If you think about it, doctors and healthcare professionals mostly work for insurance companies. At the end of the day, they are the ones paying for the majority of their services and decide how much those services are worth through contracts. Hospital-Insurer Contracting is an extremely confusing topic yet it is one of the foundational pieces that dictate how much the patient will eventually pay. In “Facts About Hospital-Insurer Contracting” a study published by The American Journal of Managed Care, they compared the negotiated price of a common service that occurred across 524 contracts and 10 hospitals: MS-DRG 768 (vaginal delivery with operating room procedures). As seen in Table 1, the median negotiated price for this service varied from $5,116 to $14,458. The even crazier part about this study is that they found the same health insurance company pays drastically different prices for the same service at different hospitals. To specify, “the price of MS-DRG 768 for Cigna at North Suburban Medical Center (Colorado) is $3111, whereas the price for Cigna at TriStar Greenview Regional Hospital is $10,796.”


Table 1

The point of providing you with that study is to demonstrate how the cost of something as crucial and universal as childbirth can be so drastically different and rely largely on where the service is provided. And that’s just one problem. As I said, the number of reasons behind the failure of this ridiculous system is probably countless, but I think this for-profit nature is especially wrong. Healthcare Organizations’ goal should not be to garner profit and health insurance companies should focus on making coverage more accessible rather than push more costs onto patients. 

By now I hope it is obvious that the healthcare system is inherently flawed. How could the system possibly function smoothly when the outcomes that benefit patients are directly inverse to the outcomes that benefit private companies and organizations. This is particularly apparent with regard to quality of care. If you think about the ideal circumstances for both parties this relationship becomes clearer. If we use a hospital visit as an example, the ideal outcome for a patient would be that they receive adequate time with a doctor, are given all necessary care, and are not subject to unnecessary tests, surgeries, or treatments. However, the ideal outcome for the hospital, from an economic lens, would be that you spend very little time with a doctor and are given unnecessary, expensive care that insurance covers a large percentage of.

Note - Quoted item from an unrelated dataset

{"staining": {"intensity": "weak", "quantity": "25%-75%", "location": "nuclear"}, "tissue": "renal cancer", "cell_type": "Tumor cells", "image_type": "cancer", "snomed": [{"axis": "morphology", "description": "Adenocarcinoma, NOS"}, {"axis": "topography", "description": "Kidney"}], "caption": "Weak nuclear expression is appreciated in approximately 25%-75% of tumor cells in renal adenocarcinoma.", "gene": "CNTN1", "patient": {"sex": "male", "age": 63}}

This makes it nearly impossible for quality care to be at the forefront of healthcare. In fact, the book Improving Diagnosis in Health Care comes to a similar conclusion. The committee responsible for this research found that there is “no disincentive for ordering unnecessary diagnostic testing that could lead to false positive results and diagnostic errors.” This committee also found that a conservative estimate of “5 percent of U.S. adults who seek outpatient care each year experience a diagnostic error.” They attribute these diagnostic errors to a health care system “that is not well designed to support the diagnostic process; limited feedback to clinicians about diagnostic performance; and a culture that discourages transparency and disclosure of diagnostic errors.”

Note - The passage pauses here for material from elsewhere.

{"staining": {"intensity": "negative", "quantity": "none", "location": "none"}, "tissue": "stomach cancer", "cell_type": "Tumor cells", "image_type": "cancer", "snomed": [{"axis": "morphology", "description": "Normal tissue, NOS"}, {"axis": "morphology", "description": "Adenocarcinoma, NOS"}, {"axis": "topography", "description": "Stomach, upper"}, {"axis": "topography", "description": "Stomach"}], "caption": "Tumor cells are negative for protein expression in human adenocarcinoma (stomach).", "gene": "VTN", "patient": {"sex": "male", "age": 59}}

In other words, the healthcare system is programmed to fail for the majority of Americans who pay for private coverage. And while many believers of this system believe that private healthcare improves research and development and increases access to services, I would argue that it comes at the expense of the patient. If you are exploiting patients to discover new technologies that will be used to exploit patients even more, can that really be considered a system designed with the patient's best interests in mind?


References


Henderson, Morgan A., and Morgane C. Mouslim. “Facts About Hospital-Insurer Contracting.” The American Journal of Managed Care, vol. 30, no. 2, 12 Feb. 2024, https://doi.org/10.37765/ajmc.2024.89502. 


Keisler-Starkey, Katherine. “Health Insurance Coverage in the United States: 2022.” Census.Gov, 12 Sept. 2023, www.census.gov/library/publications/2023/demo/p60-281.html. 


The National Academies of Sciences, Engineering, and Medicine, et al. Improving Diagnosis in Health Care. National Academies Press, 2015.